Here are some varieties of monsoon-special millet pakoras you can enjoy on rainy days and beyond.
Video Credit: YouTube/Health Ka Tadka
Jowar Onion Pakora
Also known as sorghum, jowar can be used with sliced onions to make the most scrumptious Pyaz Pakoras. The easiest way to do this is to prepare a batter with jowar clour, carom seeds, a bit of asafoetida, salt, turmeric, black pepper and turmeric powder. Just add sliced onions to this batter and deep-fry or air-fry the pakoras.
Little Millet Pakora
Known as samulu in many parts of the country, soaked little millets can be used to make crispy pakoras with or without vegetables. Make a thick batter with little millets, salt, pepper, green chillies, onions and a bit of water.

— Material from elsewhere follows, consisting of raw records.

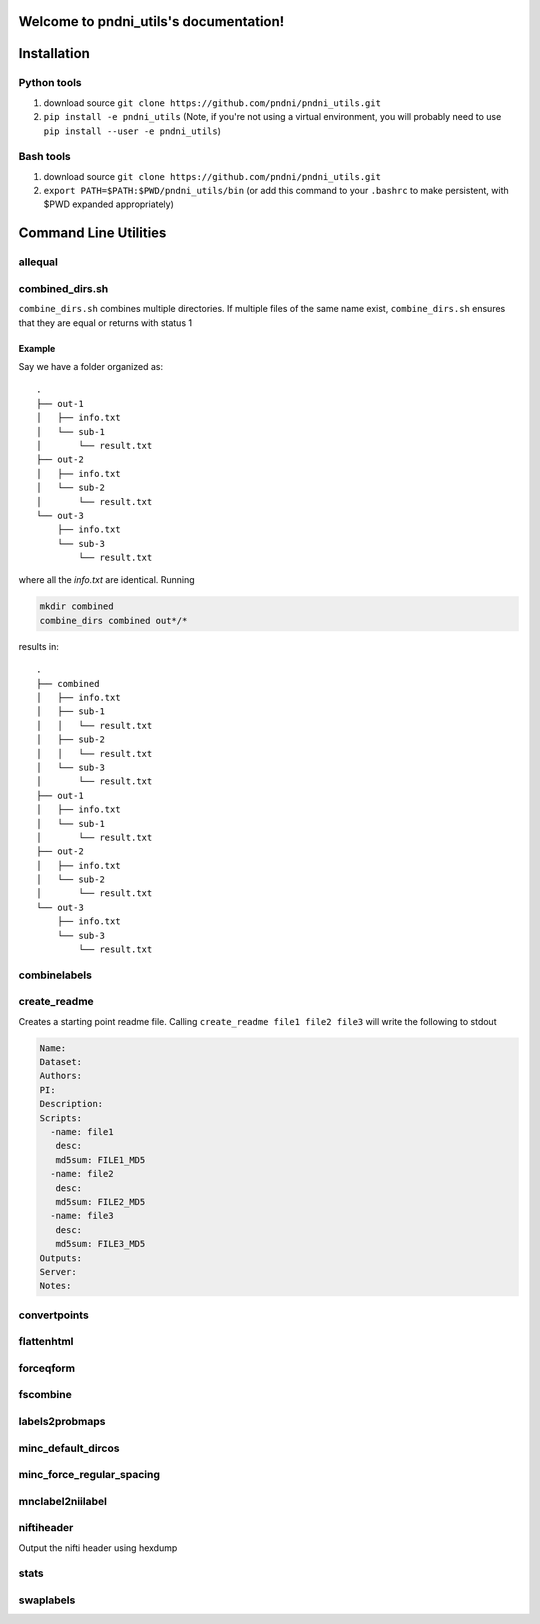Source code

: .. pndni_utils documentation master file, created by
   sphinx-quickstart on Tue Aug 27 18:41:23 2019.
   You can adapt this file completely to your liking, but it should at least
   contain the root `toctree` directive.

***************************************
Welcome to pndni_utils's documentation!
***************************************

************
Installation
************

Python tools
============

#. download source ``git clone https://github.com/pndni/pndni_utils.git``
#. ``pip install -e pndni_utils`` (Note, if you're not using a virtual
   environment, you will probably need to use
   ``pip install --user -e pndni_utils``)
   
Bash tools
==========
#. download source ``git clone https://github.com/pndni/pndni_utils.git``
#. ``export PATH=$PATH:$PWD/pndni_utils/bin`` (or add this command to your ``.bashrc``
   to make persistent, with $PWD expanded appropriately)


**********************
Command Line Utilities
**********************

allequal
========

.. argparse::
   :prog: allequal
   :module: pndni.all_equal
   :func: get_parser


combined_dirs.sh
================

``combine_dirs.sh`` combines multiple directories. If multiple files of the same
name exist, ``combine_dirs.sh`` ensures that they are equal or returns with status 1

Example
-------

Say we have a folder organized as::

    .
    ├── out-1
    │   ├── info.txt
    │   └── sub-1
    │       └── result.txt
    ├── out-2
    │   ├── info.txt
    │   └── sub-2
    │       └── result.txt
    └── out-3
        ├── info.txt
        └── sub-3
            └── result.txt

where all the `info.txt` are identical.
Running

.. code-block:: bash

    mkdir combined
    combine_dirs combined out*/*

results in::

    .
    ├── combined
    │   ├── info.txt
    │   ├── sub-1
    │   │   └── result.txt
    │   ├── sub-2
    │   │   └── result.txt
    │   └── sub-3
    │       └── result.txt
    ├── out-1
    │   ├── info.txt
    │   └── sub-1
    │       └── result.txt
    ├── out-2
    │   ├── info.txt
    │   └── sub-2
    │       └── result.txt
    └── out-3
        ├── info.txt
        └── sub-3
            └── result.txt


combinelabels
=============

.. argparse::
   :prog: combinelabels
   :module: pndni.combinelabels
   :func: get_parser

create_readme
=============

Creates a starting point readme file. Calling ``create_readme file1 file2 file3`` will write the following to stdout

.. code-block:: yaml

    Name:
    Dataset:
    Authors:
    PI: 
    Description:
    Scripts:
      -name: file1
       desc:
       md5sum: FILE1_MD5
      -name: file2
       desc:
       md5sum: FILE2_MD5
      -name: file3
       desc:
       md5sum: FILE3_MD5
    Outputs:
    Server:
    Notes:



convertpoints
=============

.. argparse::
   :prog: convertpoints
   :module: pndni.convertpoints
   :func: get_parser
	  
flattenhtml
===========

.. argparse::
   :prog: flattenhtml
   :module: pndni.flattenhtml
   :func: get_parser


forceqform
==========
.. argparse::
   :prog: forceqform
   :module: pndni.forceqform
   :func: get_parser


fscombine
=============

.. argparse::
   :prog: fscombine
   :module: pndni.fscombine
   :func: get_parser


labels2probmaps
===============

.. argparse::
   :prog: labels2probmaps
   :module: pndni.labels2probmaps
   :func: get_parser


minc_default_dircos
===================

.. argparse::
   :prog: minc_default_dircos
   :module: pndni.minc_default_dircos
   :func: get_parser


minc_force_regular_spacing
==========================

.. argparse::
   :prog: minc_force_regular_spacing
   :module: pndni.minc_force_regular_spacing
   :func: get_parser


mnclabel2niilabel
=================

.. argparse::
   :prog: mnclabel2niilabel
   :module: pndni.mnclabel2niilabel
   :func: get_parser


niftiheader
===========

Output the nifti header using hexdump


stats
=====

.. argparse::
   :prog: stats
   :module: pndni.stats
   :func: get_parser

	  
swaplabels
=============

.. argparse::
   :prog: swaplabels
   :module: pndni.swaplabels
   :func: get_parser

Add a bit of rice flour or semolina if you want to make these pakoras crunchier still.
Foxtail Millet Pakora
Also known as Thinai Vadai in South India, these foxtail millet pakoras also include lentils, making them protein-packed. All you need to do is make a paste of soaked foxtail millets, toor dal and rice flour. Add turmeric, salt, chillies and onions to the mix, shape into round vadas and deep fry or air fry to perfection.
Jhangora Pakora
A traditional variety of pakora from Uttarakhand, these pakoras are made with barnyard millet flour and amaranth leaves. Make a pakora batter with barnyard millet flour, turmeric powder, salt, green chillies, black pepper, salt and water. Add chopped amaranth leaves and deep fry or air fry the pakoras before serving with chutney.
Kuttu Pakora
Most Indians do make pakoras with buckwheat during ritual fasts or vrats, so why not make them during monsoon too? Make a thick batter with buckwheat flour, spices of your choice, and add any vegetables if you want. Paneer, cauliflower, onions and even potatoes can be added to these pakoras to make them more apt for rainy days.
Madua Pakora
Finger millets are known as madua in Bihar, and the pakoras made with this millet flour have a natural red tinge. You can make a thick batter using finger millet flour, rice flour, onions, turmeric, carom seeds, chillies and salt. Deep fry, air fry or oven bake to make these delicious and red Madua Pakoras.
Kambu Pakora
Pearl millets are known as Kambu in South India, and these Kambu Pakoras are a sure-shot healthy option for monsoons. Make a thick batter with pearl millet flour, a bit of gram flour and rice flour, onions, salt, red chilli powder, turmeric powder, salt and water. You can also add peanuts for an extra bit of crunch.